_POLECENIE_
Przepisz bez zmian z poniższych rekordów wiersze od tego, który zawiera „genus: Sesuvium”, aż po ten, który zawiera „family: Sapindaceae”. Oba wiersze graniczne również uwzględnij.

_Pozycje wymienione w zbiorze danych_
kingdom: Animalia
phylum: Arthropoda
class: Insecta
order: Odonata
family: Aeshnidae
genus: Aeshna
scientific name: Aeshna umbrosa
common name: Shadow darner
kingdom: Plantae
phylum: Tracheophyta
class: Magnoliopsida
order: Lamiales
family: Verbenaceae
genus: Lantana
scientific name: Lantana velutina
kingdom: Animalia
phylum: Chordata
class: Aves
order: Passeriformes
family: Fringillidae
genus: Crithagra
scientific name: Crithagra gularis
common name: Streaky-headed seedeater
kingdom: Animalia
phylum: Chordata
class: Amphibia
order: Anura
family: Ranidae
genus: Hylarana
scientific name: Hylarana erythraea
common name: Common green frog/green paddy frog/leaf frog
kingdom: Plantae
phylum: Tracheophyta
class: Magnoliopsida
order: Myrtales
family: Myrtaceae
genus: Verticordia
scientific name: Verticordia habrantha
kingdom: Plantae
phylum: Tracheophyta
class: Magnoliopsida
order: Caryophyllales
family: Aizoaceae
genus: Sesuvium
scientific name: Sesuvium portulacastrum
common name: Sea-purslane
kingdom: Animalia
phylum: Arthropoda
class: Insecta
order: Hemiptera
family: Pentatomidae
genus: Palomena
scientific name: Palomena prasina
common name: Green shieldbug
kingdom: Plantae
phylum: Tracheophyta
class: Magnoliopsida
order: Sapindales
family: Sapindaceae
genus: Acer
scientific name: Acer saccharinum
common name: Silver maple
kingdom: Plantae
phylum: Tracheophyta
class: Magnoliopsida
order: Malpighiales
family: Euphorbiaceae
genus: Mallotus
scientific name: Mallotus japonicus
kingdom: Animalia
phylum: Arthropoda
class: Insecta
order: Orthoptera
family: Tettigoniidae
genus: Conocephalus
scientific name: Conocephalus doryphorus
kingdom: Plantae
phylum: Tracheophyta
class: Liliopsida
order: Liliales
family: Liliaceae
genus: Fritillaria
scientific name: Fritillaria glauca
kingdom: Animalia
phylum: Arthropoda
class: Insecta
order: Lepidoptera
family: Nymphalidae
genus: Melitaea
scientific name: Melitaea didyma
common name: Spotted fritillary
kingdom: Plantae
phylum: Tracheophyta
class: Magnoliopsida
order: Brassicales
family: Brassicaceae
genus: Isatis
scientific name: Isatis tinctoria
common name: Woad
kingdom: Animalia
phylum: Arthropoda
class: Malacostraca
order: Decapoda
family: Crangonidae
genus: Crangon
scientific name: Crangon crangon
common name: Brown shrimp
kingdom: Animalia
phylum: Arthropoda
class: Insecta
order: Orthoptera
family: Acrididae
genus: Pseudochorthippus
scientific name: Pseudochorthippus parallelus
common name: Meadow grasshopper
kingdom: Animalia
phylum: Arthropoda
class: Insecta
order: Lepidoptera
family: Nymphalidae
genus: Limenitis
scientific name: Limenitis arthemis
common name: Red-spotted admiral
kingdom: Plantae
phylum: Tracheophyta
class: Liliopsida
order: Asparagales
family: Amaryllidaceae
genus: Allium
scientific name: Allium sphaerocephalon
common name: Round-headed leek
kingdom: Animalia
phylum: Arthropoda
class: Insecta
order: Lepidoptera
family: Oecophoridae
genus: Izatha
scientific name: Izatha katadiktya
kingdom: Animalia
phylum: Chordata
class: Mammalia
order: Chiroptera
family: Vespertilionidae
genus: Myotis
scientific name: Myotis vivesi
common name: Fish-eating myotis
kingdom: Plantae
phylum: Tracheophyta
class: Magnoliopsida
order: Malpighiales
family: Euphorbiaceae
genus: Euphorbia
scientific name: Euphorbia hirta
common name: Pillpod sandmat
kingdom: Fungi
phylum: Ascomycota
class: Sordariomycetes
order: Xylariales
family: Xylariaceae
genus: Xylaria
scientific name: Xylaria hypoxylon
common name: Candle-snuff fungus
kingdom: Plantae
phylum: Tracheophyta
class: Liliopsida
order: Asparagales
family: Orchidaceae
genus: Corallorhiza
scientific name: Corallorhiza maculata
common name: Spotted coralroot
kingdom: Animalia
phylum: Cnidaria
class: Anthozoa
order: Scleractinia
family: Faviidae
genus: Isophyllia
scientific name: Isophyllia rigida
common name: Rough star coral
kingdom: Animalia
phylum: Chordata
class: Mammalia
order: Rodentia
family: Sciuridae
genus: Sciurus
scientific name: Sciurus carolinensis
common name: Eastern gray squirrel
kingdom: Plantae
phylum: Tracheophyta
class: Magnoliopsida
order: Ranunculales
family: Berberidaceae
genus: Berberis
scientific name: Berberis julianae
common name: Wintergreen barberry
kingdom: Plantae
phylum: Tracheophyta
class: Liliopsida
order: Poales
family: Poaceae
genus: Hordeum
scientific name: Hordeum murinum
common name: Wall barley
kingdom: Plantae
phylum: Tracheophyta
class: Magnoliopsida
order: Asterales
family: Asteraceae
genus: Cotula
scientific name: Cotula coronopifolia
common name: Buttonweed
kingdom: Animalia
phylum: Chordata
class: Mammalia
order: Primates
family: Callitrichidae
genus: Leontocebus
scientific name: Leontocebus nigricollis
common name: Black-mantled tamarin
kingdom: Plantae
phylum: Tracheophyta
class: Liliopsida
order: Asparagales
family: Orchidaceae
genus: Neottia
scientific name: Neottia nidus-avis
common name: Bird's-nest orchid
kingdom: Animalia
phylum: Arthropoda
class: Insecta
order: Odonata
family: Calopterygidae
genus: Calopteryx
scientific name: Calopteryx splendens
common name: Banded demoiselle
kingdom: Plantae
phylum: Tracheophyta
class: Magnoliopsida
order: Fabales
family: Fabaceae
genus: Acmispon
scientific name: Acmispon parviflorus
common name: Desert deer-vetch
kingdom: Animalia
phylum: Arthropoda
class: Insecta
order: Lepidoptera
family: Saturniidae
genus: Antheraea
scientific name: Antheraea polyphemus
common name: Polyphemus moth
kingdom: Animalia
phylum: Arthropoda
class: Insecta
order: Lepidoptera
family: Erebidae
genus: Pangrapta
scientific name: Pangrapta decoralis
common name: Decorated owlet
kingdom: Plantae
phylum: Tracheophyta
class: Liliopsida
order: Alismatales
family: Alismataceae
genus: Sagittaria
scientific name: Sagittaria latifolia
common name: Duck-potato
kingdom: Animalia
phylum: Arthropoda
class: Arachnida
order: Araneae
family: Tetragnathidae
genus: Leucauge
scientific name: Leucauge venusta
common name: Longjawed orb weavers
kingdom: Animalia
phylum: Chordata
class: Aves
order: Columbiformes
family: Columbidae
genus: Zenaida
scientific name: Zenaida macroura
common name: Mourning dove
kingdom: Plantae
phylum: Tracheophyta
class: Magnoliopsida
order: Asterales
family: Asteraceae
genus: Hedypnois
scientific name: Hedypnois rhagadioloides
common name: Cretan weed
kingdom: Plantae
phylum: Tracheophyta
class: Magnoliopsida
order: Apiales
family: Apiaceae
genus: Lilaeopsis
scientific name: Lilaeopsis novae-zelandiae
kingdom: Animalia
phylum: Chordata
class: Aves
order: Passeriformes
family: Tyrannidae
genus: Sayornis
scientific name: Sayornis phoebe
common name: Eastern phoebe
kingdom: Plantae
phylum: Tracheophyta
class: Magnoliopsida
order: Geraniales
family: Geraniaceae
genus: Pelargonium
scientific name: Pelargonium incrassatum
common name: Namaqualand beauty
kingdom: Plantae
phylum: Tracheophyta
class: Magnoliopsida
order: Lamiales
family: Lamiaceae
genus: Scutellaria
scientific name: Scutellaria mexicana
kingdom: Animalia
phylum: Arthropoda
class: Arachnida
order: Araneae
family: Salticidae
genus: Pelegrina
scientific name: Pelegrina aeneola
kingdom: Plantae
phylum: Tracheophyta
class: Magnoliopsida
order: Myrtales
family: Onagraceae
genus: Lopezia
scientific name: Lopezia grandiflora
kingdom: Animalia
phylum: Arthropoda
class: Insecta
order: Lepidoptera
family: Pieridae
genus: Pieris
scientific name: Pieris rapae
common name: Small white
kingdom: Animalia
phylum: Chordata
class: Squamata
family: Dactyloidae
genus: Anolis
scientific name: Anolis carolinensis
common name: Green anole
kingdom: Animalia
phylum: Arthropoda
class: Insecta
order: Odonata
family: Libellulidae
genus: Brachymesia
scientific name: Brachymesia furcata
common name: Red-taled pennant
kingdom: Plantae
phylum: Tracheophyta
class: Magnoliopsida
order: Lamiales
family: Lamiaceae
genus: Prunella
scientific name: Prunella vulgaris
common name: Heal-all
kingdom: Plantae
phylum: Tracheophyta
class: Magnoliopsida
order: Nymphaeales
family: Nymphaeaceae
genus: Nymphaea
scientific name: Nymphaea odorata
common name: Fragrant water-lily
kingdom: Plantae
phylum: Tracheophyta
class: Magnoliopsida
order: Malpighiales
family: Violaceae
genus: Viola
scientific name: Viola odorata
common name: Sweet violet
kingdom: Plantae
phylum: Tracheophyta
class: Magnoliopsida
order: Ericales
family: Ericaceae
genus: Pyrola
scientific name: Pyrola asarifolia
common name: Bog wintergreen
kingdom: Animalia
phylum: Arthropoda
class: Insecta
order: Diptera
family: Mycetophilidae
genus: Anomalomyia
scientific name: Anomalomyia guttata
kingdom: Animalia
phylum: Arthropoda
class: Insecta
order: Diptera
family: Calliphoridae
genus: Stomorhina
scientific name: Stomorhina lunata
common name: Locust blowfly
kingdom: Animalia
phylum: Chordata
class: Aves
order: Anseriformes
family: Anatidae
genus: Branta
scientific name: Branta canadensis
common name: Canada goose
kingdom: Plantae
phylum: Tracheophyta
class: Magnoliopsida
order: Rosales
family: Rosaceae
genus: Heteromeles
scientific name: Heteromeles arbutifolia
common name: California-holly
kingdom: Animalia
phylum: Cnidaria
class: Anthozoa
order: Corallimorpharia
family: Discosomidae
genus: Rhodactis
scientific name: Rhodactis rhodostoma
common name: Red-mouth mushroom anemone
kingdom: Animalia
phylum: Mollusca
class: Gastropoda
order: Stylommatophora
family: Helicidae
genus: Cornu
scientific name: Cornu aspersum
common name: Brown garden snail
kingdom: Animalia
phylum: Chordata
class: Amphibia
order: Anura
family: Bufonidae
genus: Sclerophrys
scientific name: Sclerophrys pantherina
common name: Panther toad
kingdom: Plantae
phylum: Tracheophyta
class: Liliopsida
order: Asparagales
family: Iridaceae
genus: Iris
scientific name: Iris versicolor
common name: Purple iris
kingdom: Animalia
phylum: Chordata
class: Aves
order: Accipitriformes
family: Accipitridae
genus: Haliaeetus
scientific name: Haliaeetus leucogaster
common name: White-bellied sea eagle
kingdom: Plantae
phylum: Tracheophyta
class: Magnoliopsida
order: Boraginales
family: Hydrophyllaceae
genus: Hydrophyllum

_ODPOWIEDŹ_
genus: Sesuvium
scientific name: Sesuvium portulacastrum
common name: Sea-purslane
kingdom: Animalia
phylum: Arthropoda
class: Insecta
order: Hemiptera
family: Pentatomidae
genus: Palomena
scientific name: Palomena prasina
common name: Green shieldbug
kingdom: Plantae
phylum: Tracheophyta
class: Magnoliopsida
order: Sapindales
family: Sapindaceae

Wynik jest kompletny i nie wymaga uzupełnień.